On a more corporate brand and B2B brand level, we are already seeing platform brands emerge based on this world of electric and innovation. For example, BMW iVentures, The Toyota Mobility Foundation, Jaguar Land Rover’s Tacuna project, and GM Cruise (its self-driving platform).
Legacy and future
Porsche has gone all-in on electric with its Taycan, and it fits perfectly into the rest of its portfolio. Other supercar brands, however, have been more noncommittal on electric. While Ferrari has its hybrid SF90 Stradale, its CEO said last year he does not expect Ferrari to ever go full-electric. There is something in Ferrari engines and its history that means that 100% electric is not quite on-brand for the prancing horse. However, Ferrari could back and develop an electric supercar, but the brand might not be Ferrari as we know it.
It will be interesting to see how car brands introduce new electric vehicles as they become increasingly common amongst the traffic on our roads. In under 20 years, they are predicted to make up more than half of new cars sold. Will brand owners create more, new sub-brands, or will they continue to release electric versions of existing combustion engine sub-brands? The reasons for maintaining a sub-brand should be clear – it is a brand sufficiently loved and trusted by consumers? Does the design of the car itself reflect a progressive nature in line with the existing combustion engine equivalent? Can the new offers be introduced without creating a confusing portfolio of models while combustion engine models are still in circulation?
Brand owners can run insights workstreams to better understand consumer attitudes to buying electric and connotations of existing brands. But one thing is for sure: An exciting new electric car can easily warrant its own sub-brand, as Porsche’s Taycan has proven, and Polestar has taken that to the next level. And another thing is for sure, that the electric networks will mean brand portfolios will change significantly.
If we look far enough down the line, when electric cars are dominating the roadways, we might see nostalgia coming into play as brands seek to remind consumers of the days of combustion engines. Tesla’s nomenclature (Model X, Y) is already reminiscent of Ford’s Model T. As the quote dubiously attributed to Henry Ford goes, “If I’d asked people what they wanted, they would have said a faster horse.” Taycan means ‘soul of a spirited young horse’, comprising two terms of Turkic origin.
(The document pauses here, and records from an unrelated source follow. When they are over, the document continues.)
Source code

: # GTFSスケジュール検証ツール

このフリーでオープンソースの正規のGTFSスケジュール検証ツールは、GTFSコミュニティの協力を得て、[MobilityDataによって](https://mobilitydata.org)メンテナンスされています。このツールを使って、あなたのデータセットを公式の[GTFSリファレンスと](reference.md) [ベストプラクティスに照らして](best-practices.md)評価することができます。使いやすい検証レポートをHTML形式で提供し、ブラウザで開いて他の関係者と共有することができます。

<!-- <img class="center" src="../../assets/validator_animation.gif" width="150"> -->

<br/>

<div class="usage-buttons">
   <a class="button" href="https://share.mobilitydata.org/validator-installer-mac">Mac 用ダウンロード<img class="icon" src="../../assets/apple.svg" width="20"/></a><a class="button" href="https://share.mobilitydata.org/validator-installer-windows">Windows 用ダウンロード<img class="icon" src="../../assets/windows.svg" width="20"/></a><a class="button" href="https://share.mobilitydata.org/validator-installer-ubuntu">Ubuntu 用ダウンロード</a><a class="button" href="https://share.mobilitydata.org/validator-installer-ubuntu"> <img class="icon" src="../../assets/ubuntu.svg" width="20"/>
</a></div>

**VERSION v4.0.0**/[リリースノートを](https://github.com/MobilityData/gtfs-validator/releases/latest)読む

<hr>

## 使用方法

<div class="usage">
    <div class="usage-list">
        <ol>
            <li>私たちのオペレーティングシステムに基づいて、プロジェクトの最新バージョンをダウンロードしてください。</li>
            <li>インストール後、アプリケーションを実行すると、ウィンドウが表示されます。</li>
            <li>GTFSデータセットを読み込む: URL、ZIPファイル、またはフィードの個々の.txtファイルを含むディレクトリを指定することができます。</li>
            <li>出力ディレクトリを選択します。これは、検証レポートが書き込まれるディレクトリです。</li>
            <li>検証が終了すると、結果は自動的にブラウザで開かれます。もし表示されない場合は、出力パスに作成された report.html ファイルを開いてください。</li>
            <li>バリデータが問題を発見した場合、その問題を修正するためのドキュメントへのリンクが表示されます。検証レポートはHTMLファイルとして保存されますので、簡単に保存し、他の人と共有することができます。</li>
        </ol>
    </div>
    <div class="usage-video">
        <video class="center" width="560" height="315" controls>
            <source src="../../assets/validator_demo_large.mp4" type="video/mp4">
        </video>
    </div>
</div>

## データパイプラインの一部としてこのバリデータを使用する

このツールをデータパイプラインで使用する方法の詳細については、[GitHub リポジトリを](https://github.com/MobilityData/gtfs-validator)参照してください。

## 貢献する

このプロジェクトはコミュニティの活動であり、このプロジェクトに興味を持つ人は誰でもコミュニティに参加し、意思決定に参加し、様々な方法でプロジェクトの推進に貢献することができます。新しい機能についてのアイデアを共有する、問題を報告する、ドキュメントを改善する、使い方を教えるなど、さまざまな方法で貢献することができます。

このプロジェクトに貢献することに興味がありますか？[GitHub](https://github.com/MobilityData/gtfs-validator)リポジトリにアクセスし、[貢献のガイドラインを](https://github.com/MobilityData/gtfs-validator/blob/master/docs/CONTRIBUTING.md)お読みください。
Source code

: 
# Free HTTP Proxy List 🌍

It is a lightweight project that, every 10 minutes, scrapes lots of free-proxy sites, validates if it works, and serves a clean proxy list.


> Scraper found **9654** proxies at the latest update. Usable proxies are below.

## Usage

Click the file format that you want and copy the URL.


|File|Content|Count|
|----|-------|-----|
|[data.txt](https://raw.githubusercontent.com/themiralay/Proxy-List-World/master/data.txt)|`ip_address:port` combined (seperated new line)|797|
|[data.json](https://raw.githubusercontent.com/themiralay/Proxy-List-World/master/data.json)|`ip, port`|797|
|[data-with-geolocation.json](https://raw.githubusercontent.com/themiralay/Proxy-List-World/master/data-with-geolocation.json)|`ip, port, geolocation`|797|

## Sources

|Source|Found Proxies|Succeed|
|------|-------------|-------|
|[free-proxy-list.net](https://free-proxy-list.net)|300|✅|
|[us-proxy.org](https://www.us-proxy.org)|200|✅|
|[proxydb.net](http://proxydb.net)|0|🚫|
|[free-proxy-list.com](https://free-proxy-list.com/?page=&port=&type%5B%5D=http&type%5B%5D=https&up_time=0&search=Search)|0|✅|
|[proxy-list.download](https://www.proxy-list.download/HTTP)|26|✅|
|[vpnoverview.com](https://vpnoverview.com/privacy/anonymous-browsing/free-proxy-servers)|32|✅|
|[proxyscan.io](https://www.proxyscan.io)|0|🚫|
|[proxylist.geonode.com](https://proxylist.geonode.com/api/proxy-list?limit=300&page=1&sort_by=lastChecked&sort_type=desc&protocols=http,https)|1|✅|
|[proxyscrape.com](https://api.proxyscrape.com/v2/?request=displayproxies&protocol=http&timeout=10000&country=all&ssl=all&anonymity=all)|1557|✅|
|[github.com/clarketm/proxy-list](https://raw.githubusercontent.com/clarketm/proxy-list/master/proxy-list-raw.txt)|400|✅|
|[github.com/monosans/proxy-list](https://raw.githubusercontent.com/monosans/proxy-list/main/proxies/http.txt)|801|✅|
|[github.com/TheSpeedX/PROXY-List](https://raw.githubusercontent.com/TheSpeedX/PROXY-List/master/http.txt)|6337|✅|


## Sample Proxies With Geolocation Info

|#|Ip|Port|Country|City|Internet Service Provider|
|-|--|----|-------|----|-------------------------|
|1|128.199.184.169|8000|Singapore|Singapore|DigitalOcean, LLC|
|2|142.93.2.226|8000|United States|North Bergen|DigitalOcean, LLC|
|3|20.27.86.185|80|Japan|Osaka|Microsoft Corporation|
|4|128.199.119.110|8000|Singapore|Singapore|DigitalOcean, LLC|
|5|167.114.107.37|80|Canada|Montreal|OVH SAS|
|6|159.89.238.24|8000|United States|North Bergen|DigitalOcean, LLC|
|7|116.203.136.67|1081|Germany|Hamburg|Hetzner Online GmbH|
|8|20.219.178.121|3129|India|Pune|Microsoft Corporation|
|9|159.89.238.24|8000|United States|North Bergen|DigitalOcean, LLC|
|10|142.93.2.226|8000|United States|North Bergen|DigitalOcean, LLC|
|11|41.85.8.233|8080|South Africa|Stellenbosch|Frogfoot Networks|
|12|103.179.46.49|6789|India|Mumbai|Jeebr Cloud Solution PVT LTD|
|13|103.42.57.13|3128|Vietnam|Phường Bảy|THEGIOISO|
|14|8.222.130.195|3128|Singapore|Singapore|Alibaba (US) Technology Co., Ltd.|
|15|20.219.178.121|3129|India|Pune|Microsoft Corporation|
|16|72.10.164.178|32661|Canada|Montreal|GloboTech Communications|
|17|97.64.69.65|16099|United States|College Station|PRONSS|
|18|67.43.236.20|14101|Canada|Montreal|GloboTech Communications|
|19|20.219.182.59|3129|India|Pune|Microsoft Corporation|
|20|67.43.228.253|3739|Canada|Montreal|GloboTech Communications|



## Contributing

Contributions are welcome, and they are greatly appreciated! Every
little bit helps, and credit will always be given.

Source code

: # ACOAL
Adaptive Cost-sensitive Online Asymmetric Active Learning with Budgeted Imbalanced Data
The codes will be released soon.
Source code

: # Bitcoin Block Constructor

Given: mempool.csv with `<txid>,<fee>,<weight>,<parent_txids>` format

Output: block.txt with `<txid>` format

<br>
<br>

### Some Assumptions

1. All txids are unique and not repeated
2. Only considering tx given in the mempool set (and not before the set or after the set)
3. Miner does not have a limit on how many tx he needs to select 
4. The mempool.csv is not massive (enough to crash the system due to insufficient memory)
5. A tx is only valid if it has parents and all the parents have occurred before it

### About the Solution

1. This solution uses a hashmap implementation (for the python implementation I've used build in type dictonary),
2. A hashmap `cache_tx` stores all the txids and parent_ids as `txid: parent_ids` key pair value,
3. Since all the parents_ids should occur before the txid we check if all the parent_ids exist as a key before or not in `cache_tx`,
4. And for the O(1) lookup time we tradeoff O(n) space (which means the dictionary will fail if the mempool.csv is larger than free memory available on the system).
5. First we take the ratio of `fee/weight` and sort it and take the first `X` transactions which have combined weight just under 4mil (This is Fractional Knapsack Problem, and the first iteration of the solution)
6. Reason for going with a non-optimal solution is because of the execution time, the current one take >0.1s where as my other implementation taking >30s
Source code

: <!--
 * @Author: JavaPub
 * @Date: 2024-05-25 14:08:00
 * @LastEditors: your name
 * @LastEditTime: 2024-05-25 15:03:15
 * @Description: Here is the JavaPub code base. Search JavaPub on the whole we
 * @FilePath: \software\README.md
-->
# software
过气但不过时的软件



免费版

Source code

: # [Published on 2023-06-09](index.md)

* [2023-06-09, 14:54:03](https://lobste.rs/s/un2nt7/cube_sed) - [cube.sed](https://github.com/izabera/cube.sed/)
The future is electric. Or we should say, the future is not ICE. Hydrogen power is not yet competitive, owing to the fact that, in many countries, its network of stations is nowhere near as strong as it needs to be in order to operate nationally. Local and regional networks are starting to appear, but not yet national. There are a number of pluses to hydrogen fuel-cell power over electric battery vehicles. Hydrogen power is more sustainable than electric battery vehicles, it works better for larger vehicles (trucks, buses, etc.) and it works on existing drivetrains. Governments need to invest in and support hydrogen networks in order to make them a viable option. And when they do, they will be the ultimate eco-cars. And they will probably be stand-alone sub-brands too. The Toyota Mirai is already living proof.